The Greek Orthodox Church is the largest landowner in Greece yet pays no taxes. Better still, the state, that’s to say the likes of me, pays the wages of these fat men in black dresses who also get paid again for everything they do. Weddings,  funerals,  christenings,  the lot. There’s no such thing as a poor priest in Greece.
The local soup kitchen now feeds over 40 people on a daily basis and the numbers are increasing. Supermarkets have trolleys by the door for shoppers to place donations of food for the needy.
This isn’t some African basketcase country ruined buy a mad despotic idiot. This is the birthplace of Democracy, Civilization, the place where Western values are rooted and the word Europe comes from.
It’s also a country where the rich pay little or no tax, doctors have to be routinely bribed with their little envelopes (or fakelakis), to do their jobs, and the police force in its’ upper echelons is largely staffed by leftovers from the time of the dictatorship. The two major political parties here are made up of dynasties that make George Bush look like an innocent bystander pushed into office.
This is country that has had enough, but also is unable to change.
11 years ago when the Samina Express sank off the coast of Paros I remember reading in The Independent a comment from a journalist, that modern Greece was only a veneer covering the swirling pot of corruption that was old Greece.
It’s time to empty that pot and put the shits that caused this mess in the sewer  that  they  so richly deserve.

Friday, 30 December 2011

Hurray. Dear blog I've found you again.
I might even start to be a bit more regular in my posting as my group of 'friends' on facebook includes too many family members, employers and the like who probably shouldn't be reading my 6am rants.

We're now in that strange dead zone after xmas and just before NY. Which I'm looking forward to imensely. Or not as I'm going to have to work now.

Iasbelle is in France and Andreas has gone back to the army, so for now it's just me and Vaya. Normally that would mean that her devil bastard of a father wouldn't be seen in the bar for love nor money but he's taken to wandering at regular intervals, scowling around with a face like a badly made glove puppet, muttering something and then thrusting an empty glass of wine at me.

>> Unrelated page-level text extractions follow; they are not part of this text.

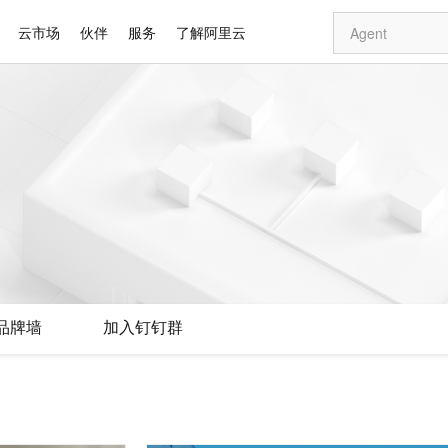
云市场
伙伴
服务
了解阿里云
AI 特惠
数据与 API
成为产品伙伴
企业增值服务
最佳实践
价格计算器
AI 场景体
基础软件
产品伙伴合
阿里云认证
市场活动
配置报价
大模型
自助选配和估算价格
新方式
睿译宝，AI翻译排版一步到位
智启 AI 普惠权益
产品生态集成认证中心
企业支持计划
云上春晚
域名与网站
千问官方 MaaS 平台，为开发者和 Agent 而生，新用户赠送 1 亿 + tokens 额度
AI Coding
阿里云Maa
2026 阿里云
云服务器 E
为企业打
数据集
Windows
大模型认证
模型
NEW
交付可用成果
值低价云产品抢先购
上传文档即自动完成翻译和格式还原
至高享 1亿+免费 tokens，加速 Al 应用落地
提供智能易用的域名与建站服务
智能编程，一键
安全可靠、
产品生态伙伴
专家技术服务
云上奥运之旅
弹性计算合作
阿里云中企出
手机三要素
宝塔 Linux
全部认证
价格优势
有专属领域专家
GLM-5.2：长任务时代开源旗舰模型
阿里云 OPC 创新助力计划
千问大模型
即刻拥有 DeepS
AI 电商营销
对象存储 O
大模型
产品生态伙伴工作台
企业增值服务台
云栖战略参考
云存储合作计
云栖大会
身份实名认证
CentOS
训练营
推动算力普惠，释放技术红利
最高返9万
多领域专家智能体,一键组建 AI 虚拟交付团队
快速构建应用程序和网站，即刻迈出上云第一步
至高百万元 Token 补贴，加速一人公司成长
多元化、高性能、安全可靠的大模型服务
真正可用的 1M 上下文,一次完成代码全链路开发
轻松解锁专属 Dee
从图文生成到
云上的中国
数据库合作计
活动全景
短信
Docker
图片和
站式影视创作平台
Hermes Agent，打造自进化智能体
Token Plan 模型订阅计划
数字证书管理服务（原SSL证书）
5 分钟轻松部署
AI 广告创作
无影云电脑
企业成长
NEW
信息公告
看见新力量
云网络合作计
OCR 文字识别
JAVA
证享300元代金券
可视化编排打通从文字构思到成片全链路闭环
全托管，含MySQL、PostgreSQL、SQL Server、MariaDB多引擎
自主进化，持久记忆，越用越聪明
Qwen3.8-Max 首发尝鲜，限时加量 10 倍，夜间低至2折
实现全站HTTPS，呈现可信的WEB访问
图文、视频一
随时随地安
Kimi-K3
HappyHors
NEW
魔搭 Mode
loud
服务实践
官网公告
品牌墙
加入钉钉群
Kimi 最新旗舰模型，长程编程与推理利器
让文字生成流
金融模力时刻
Salesforce O
版
发票查验
全能环境
Claude Code + GStack 打造工程团队
千问办公，限时限量积分加倍
Qoder
低代码高效构
AI 建站
短信服务
型
NEW
作计划
计划
创新中心
魔搭 ModelSc
健康状态
理服务
让AI从“聊天伙伴”进化为能干活的“数字员工”
安装技能 GStack，拥有专属 AI 工程团队
你的AI工作搭子，覆盖日常办公高频场景
面向真实软件的智能体编程平台
0 代码专业建
客户案例
天气预报查询
操作系统
Deepseek-v4-pro
HappyHors
态合作计划
态智能体模型
旗舰 MoE 大模型，百万上下文与顶尖推理能力
图生视频，流
同享
万小智 AI 建站低至 15元/月
Qoder CN
AI 短剧/漫剧
云原生数据库 
快递物流查询
WordPress
成为服务伙
高校合作
点，立即开启云上创新
覆盖公网/内网、递归/权威、移动APP等全场景解析服务
送.CN域名，送备案服务码
基于千问大模型等，支持代码智能生成、研发智能问答
AI助力短剧
GLM-5.2
Wan2.7-T
Ubuntu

He's just looking to pick a fight, and soon he's going to get what he wants. For the moment though I'm finding it more rewarding to thoroughly piss him off by openly laughing at him and his antics.

Last night was a goodie when he was actively snubbed by everyone in the bar, left sitting on his own at the end of the bar while the rest of sat as far away as possible. What really upset him was when a big group of Greek friends came in just he was half way through a prolonged mutter about how there were only foreigners present. Not only that but after all the usual kissing and a round of Xronia Polla's they took one look at him and walked to the opposite side of the room without saying a word.
At this he banged his glass down on the bar and stomped off, prompting everyone, his daughter included to breathe a huge sigh of relief.

Well thats it for now as I've just remembered I'm supposed to be writing an article for Paros Life about Granny swimming the channel. And it's um, late. Very late.